WHAT IS BEING ASKED:
Pick up the review of Dutch scholarship on the 1945-1949 Indonesian war of independence, printed first below, and extend it past its last sentence; leave the material after it alone.

EXTRACT PROVIDED:
● ● ●

Dec 22, 2024 Last Updated 2:20 AM, Oct 31, 2024

Review: History wars in the Netherlands

Published: Apr 11, 2018

Joost Coté

In the Netherlands, the 1945-1949 Indonesian war of independence is being re-fought by a new generation of Dutch scholars and writers. They are aided by changing attitudes within venerable public institutions that were once the pillars of an agreed Dutch (imperial) narrative. While the ‘dark history’ concerning the last days of the Dutch empire should come as no surprise in an international forum, what is surprising is that the process of post-imperial introspection has come so late to the Netherlands.

Unfortunately, to date, language barriers have limited international inspection of these acts of Dutch soul searching. This brief review of two recent Dutch-language books dealing with the Netherlands’ conduct in its war against Indonesia aims to alert Anglophone Indonesianists to the existence of these developments.

Contemporary interest in the nation’s ‘dark past’ can be traced back to several Indonesia-initiated court cases in 2011 citing Dutch military crimes. These cases elicited official apologies and compensation from the Dutch government. Now, in part as a result of a research project being undertaken by a consortium of Dutch research institutes (for which the Dutch government agreed to provide funding in December 2016), the details of atrocities committed during the 1945-1949 Indonesian war of independence are coming to light.

A study completed in June 2017 has revealed that ‘officially’ the four-year war cost the lives of 97,421 Indonesians, of whom 75,636 were in Java, with more than half occurring in 1949. This figure can now sit alongside the official death toll of 4751 Dutch military personnel and an estimated 30,000 Dutch civilians. Historian Adrian Vickers has estimated the number of Indonesian civilian deaths at anything up to 100,000, but the army statistics on which this Dutch study is based, make no reference to civilians – only ‘the enemy’.

● ● ●

SUPPLIED DATA:
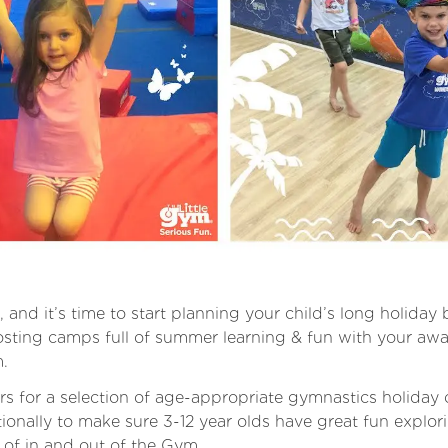
 and it’s time to start planning your child’s long holiday
sting camps full of summer learning & fun with your aw
m.
rs for a selection of age-appropriate gymnastics holida
ionally to make sure 3-12 year olds have great fun explo
 of in and out of the Gym.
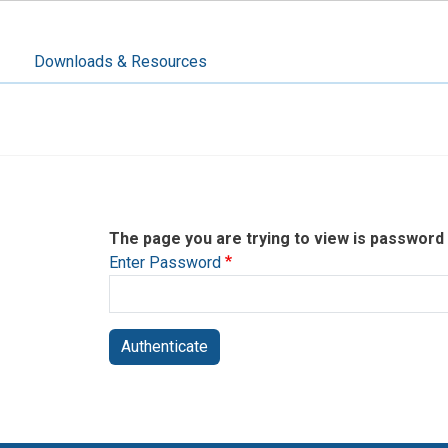
Downloads & Resources
The page you are trying to view is password
Enter Password
Authenticate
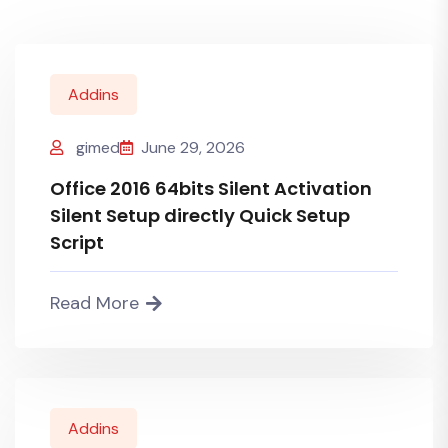
Addins
gimed
June 29, 2026
Office 2016 64bits Silent Activation
Silent Setup directly Quick Setup
Script
Read More
Addins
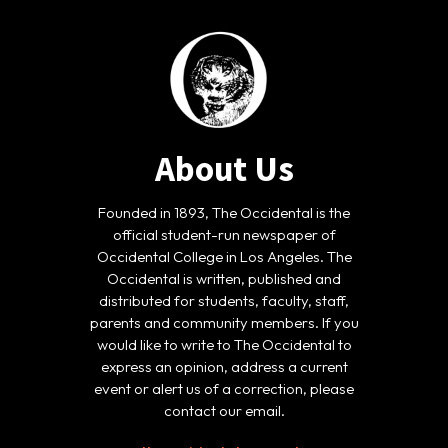
About Us
Founded in 1893, The Occidental is the
official student-run newspaper of
Occidental College in Los Angeles. The
Occidental is written, published and
distributed for students, faculty, staff,
parents and community members. If you
would like to write to The Occidental to
express an opinion, address a current
event or alert us of a correction, please
contact our email.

● ● ●

ANSWER SPACE:
The academic analysis

Rémy Limpach’s research takes us much further than the conclusion arrived at by Gert Oostindie’s Soldaat in Indonesië (Soldier in Indonesia, 2015), the earlier exposé of Dutch war crimes published in 2015. That book – with its somewhat ambiguous subtitle that translates as ‘witnesses to a war on the wrong side of history’ – was based on analysis of a range of veterans’ memoirs. As I have written elsewhere, it concluded that Dutch ‘war crimes constituted a “structural” element in the conduct of the counter-guerrilla war … but not a “systemic” one’. By comparison, Limpach’s book concludes that the unwarranted burning of villages, torture, mutilation and ‘illegal execution’ of Indonesians/civilians formed a systemic element of the Dutch campaign – authorised or condoned at the highest levels.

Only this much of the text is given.